Le sénateur Bernard Jomier (groupe socialiste, écologiste et républicain), mais également Florence Lassarade et plusieurs de ses collègues du groupe LR, ont défendu en vain la cible d’un paquet de cigarette à 16 euros à l’horizon 2027. « Ce qui est proposé par le gouvernement et la commission n’aura probablement aucun impact sur les comportements. C’est de la fiscalité pure. Si on veut que ça décroche, il faut reprendre une trajectoire beaucoup plus forte », a insisté ce médecin généraliste.
Le Sénat veut fiscaliser les sachets de nicotine, le gouvernement les interdire
Quelques minutes auparavant, le Sénat a adopté un autre amendement de Brigitte Devésa (Union centriste) et de Xavier Iacovelli (Renaissance) qui fiscalisera les sachets de nicotine. L’amendement interdit par ailleurs toute commercialisation de sachets de nicotine qui excéderait la limite de 16 mg. Et surtout, la vente de nicotine, sous forme de sachet ou de billes, sera interdite aux mineurs, ce qui n’est pas le cas aujourd’hui, contrairement au tabac de combustion. Elle sera réservée au réseau des buralistes. Déplorant l’absence de cadre légal de ce type de produit, la rapporteure générale a estimé qu’il était urgent de les réglementer.
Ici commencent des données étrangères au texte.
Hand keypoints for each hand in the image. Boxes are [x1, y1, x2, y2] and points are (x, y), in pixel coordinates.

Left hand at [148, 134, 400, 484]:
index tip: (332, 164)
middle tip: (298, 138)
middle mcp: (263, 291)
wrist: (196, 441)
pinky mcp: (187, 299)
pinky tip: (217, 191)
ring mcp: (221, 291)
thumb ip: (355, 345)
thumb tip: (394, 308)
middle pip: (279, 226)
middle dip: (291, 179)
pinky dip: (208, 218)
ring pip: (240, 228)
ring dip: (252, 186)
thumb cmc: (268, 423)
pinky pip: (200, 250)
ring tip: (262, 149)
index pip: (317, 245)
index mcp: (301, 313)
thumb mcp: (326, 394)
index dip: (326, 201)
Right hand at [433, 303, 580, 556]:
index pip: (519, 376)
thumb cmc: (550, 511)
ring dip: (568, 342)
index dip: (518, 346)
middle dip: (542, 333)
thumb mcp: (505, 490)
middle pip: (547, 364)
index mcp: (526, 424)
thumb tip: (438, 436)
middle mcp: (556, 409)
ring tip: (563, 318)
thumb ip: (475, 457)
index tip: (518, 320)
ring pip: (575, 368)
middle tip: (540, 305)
Depuis plusieurs mois, les « pouches », les sachets de nicotine aromatisés, qui font fureur chez les adolescents, sont le viseur des pouvoirs publics.
Les amendements ont été jugés trop timides par la ministre. « J’ai décidé que nous allions interdire purement et simplement ces produits, pour tous. Ils n’ont aucun intérêt, sinon d’être dangereux pour la santé publique. Je préfère interdire que taxer. Je vais préparer des décrets », a-t-elle annoncé. Elle en avait fait l’annonce en octobre.
« L’interdiction d’un produit entraîne souvent le développement d’un marché parallèle et peut se révéler contreproductive », mettait en garde juste avant la sénatrice Nadia Sollogoub (Union centriste).